For a while now, vendors have been advocating that people put their data in a data lake when they put their data in the cloud.
The Data Lake
The idea is that you put your data into a data lake. Then, at a later point in time, the end user analyst can come along and use the data for analytical processing.
Data lakes solve the problem of data disposition. But actually, using data from the data lake is another matter entirely.
There are several major problems with dumping data into a data lake. The first problem is that so much data accumulates there that no one can find what they are looking for. The second problem is that there is no consistency of definition of data. Without consistency it is difficult to relate one data element to another. The third is that the different types of data found in the data lake are not compatible.
These are merely the problems at the tip of the data lake iceberg.
In order to understand how to unlock this problem, lets consider the data that is being put into the data lake.
Data Going into the Data Lake
Typically, there are four kinds of data being stuffed into the data lake— structured, transaction-based data, textual data, analog data and IoT data.
The different kinds of data are not equal when it comes to the volumes of data that are being placed into the data lake.
For example, there is usually a much higher volume of textual data than for structured, transaction-based data when placed into the data lake. In some shops, there is 10 to 20 times as much textual data as there is structured data. This ratio of course depends on the shop and its business. But in general, the volume of textual data outweighs the structured data significantly.
However, data accumulates in the data lake, there ends up being a lot of data in the data lake.

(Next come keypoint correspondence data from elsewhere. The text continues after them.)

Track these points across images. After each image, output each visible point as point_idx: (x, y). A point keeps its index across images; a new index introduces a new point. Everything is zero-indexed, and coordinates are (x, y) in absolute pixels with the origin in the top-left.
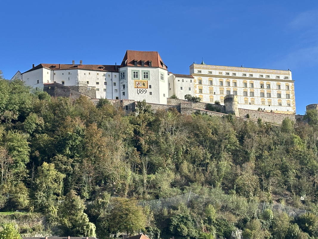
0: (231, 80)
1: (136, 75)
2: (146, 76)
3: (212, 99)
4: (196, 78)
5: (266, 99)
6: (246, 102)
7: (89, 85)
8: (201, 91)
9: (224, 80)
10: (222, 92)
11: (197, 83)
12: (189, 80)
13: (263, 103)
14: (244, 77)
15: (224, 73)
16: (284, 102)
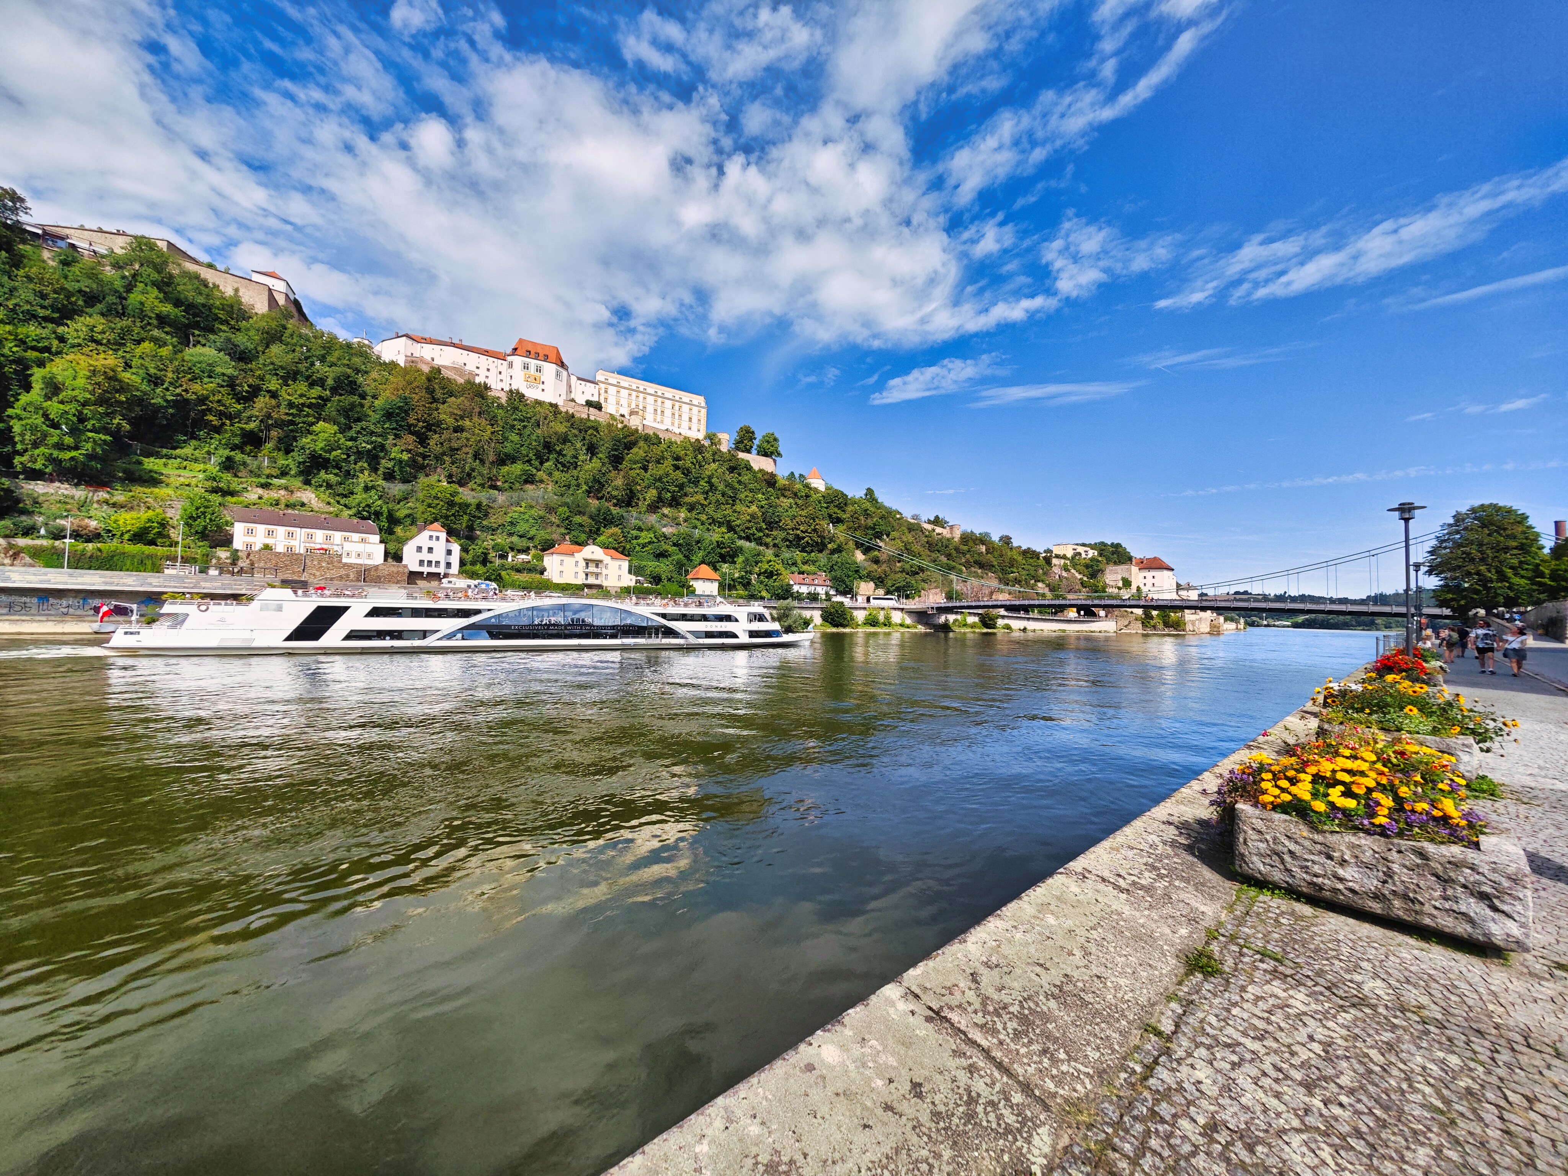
0: (641, 396)
1: (526, 367)
2: (539, 370)
3: (617, 411)
4: (603, 386)
5: (676, 422)
6: (655, 420)
7: (467, 368)
8: (606, 399)
9: (634, 394)
10: (629, 406)
11: (602, 391)
12: (593, 385)
13: (673, 424)
14: (655, 395)
15: (634, 387)
16: (695, 427)
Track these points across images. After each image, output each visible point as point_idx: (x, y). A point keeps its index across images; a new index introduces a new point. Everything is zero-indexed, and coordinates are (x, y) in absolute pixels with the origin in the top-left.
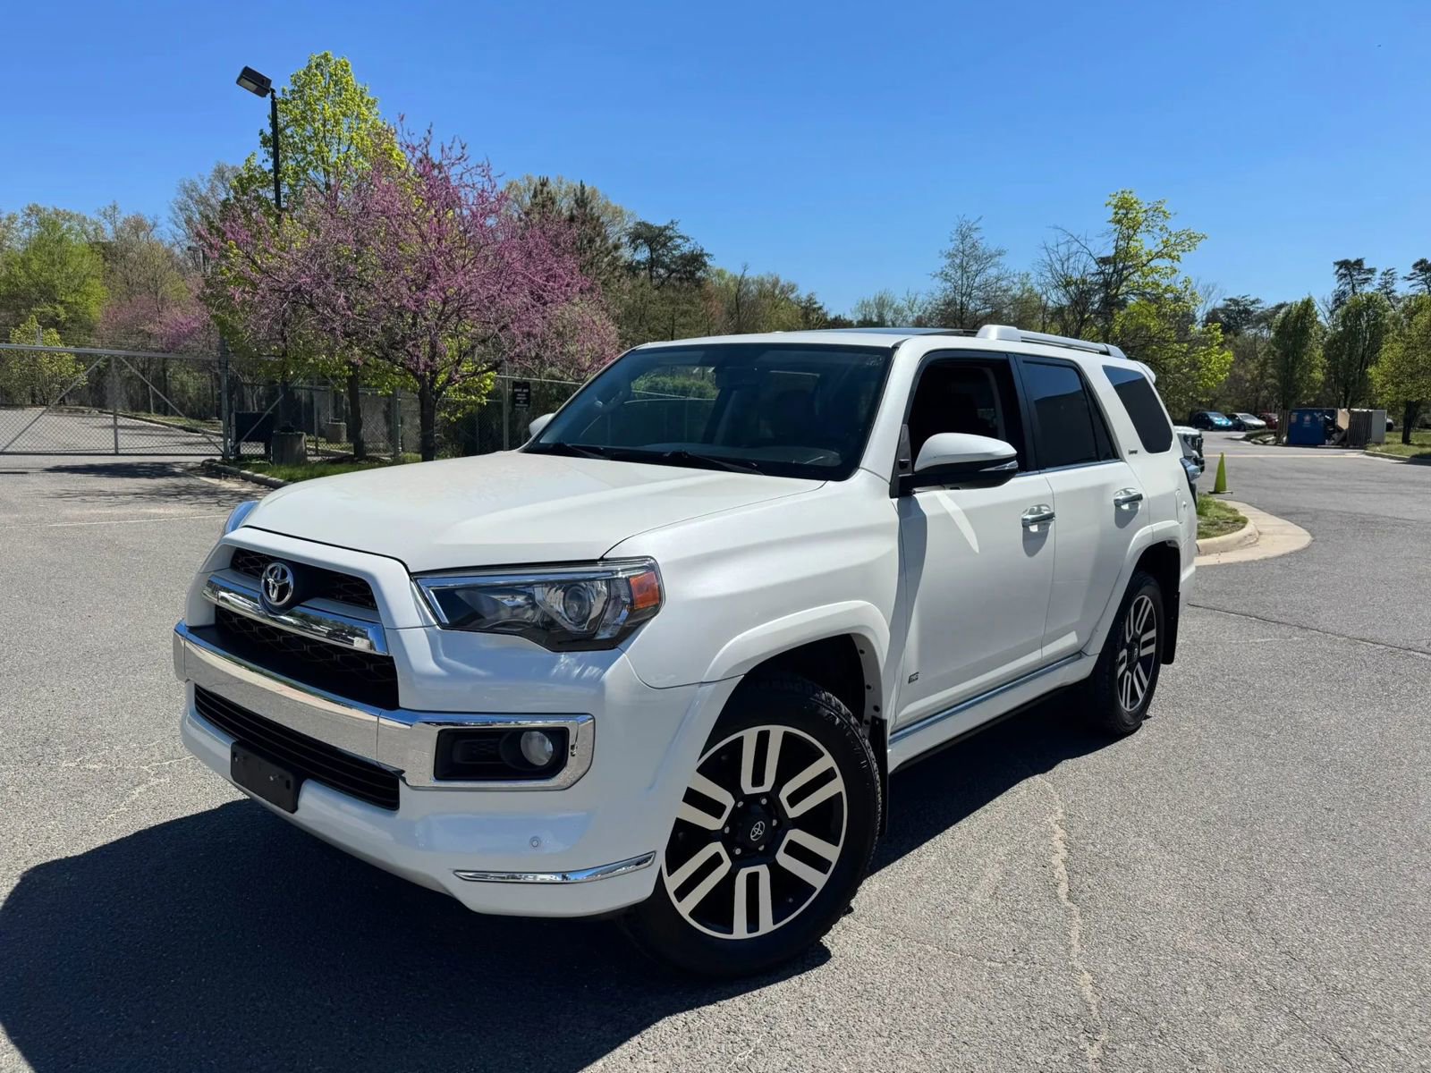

And with this accumulation of data in the datalake there comes a problem. Soon, there is so much data— especially text-based data— that no one can find anything in the datalake. People know the data is there somewhere – they just can’t find it. And if they can’t find it, they can’t do anything with it.
A Manual Search
Trying to instigate a manual search for data in the data lake is a waste of time. In addition, in doing a manual search, there is always the chance that the document is actually there, but has been missed. And when you are searching a large body of items and you happen to miss on, the rest of the search is a waste of time.
So, looking for documents manually in the data lake is a very frustrating game, especially as the number of documents continues to grow in the data lake. Over time the problem just gets worse.
Like a Public Library
The dilemma that organizations that use data lakes find themselves in is very similar to that of the challenge of managing a large public library.
In a large public library, when you want to find a book, how do you do it? You don’t just go to the stacks and start searching. You will be in the library a long time before you ever find what you are looking for. And indeed, if what you are looking for has been skipped by, you may never find what you are looking for.
So, how do you go about finding a book in a large public library?
The Library’s Card Catalog
To find the book in the public library, you first go to the card catalog. Once you go to the card catalog, you can efficiently and easily find the book you are looking for. Once you have quickly and efficiently searched the card catalog, you then know where to go in the stacks to find your book.
Then, once you have found your book, you search through the index of the book in the back of the book in order to find the detailed, specific information you are looking for.
You can do this search quickly, efficiently, and economically in a public library. It is done every day.
A Card Catalog for the Data Lake
You need to be able to do the same thing with your data lake. What you need is a card catalog for your data lake. You have a huge number of documents stashed away in your data lake. You need to be able to search your data lake at the document level and at the detailed item level in order to be able to find what you are looking for.
Technology for the Card Catalog
Fortunately, there is technology that produces both levels of information for you. Textual ETL produces a two-level index scheme that becomes the card catalog and the detailed document index for your data lake.
The component of ETL that produces the catalog is called ECL— extract/classify/load. The component of ETL that produces the lower-level document indexing is simply called ETL— extract/transform/load.
How Textual ETL Works
Textual ETL works in a simple manner. Raw textual documents are read and are transformed into a data base. The data base is a two-level data base— one at a high level for identifying documents, and one at a low level identifying the detail in those documents.
The card catalog and the index allow you to find many details that reside in your documents with ease and efficiency.
An Asset
With your card catalog built, you can now start to find your way through the data lake. The amount of time and money you save only grows over time. Now, the data lake turns into an asset, not a liability.
The exact amount of time and money you save will only grow over time as the data lake itself grows. But the amount of time and money saved is significant.
Now, you can slay the document beast that is sitting in your data lake.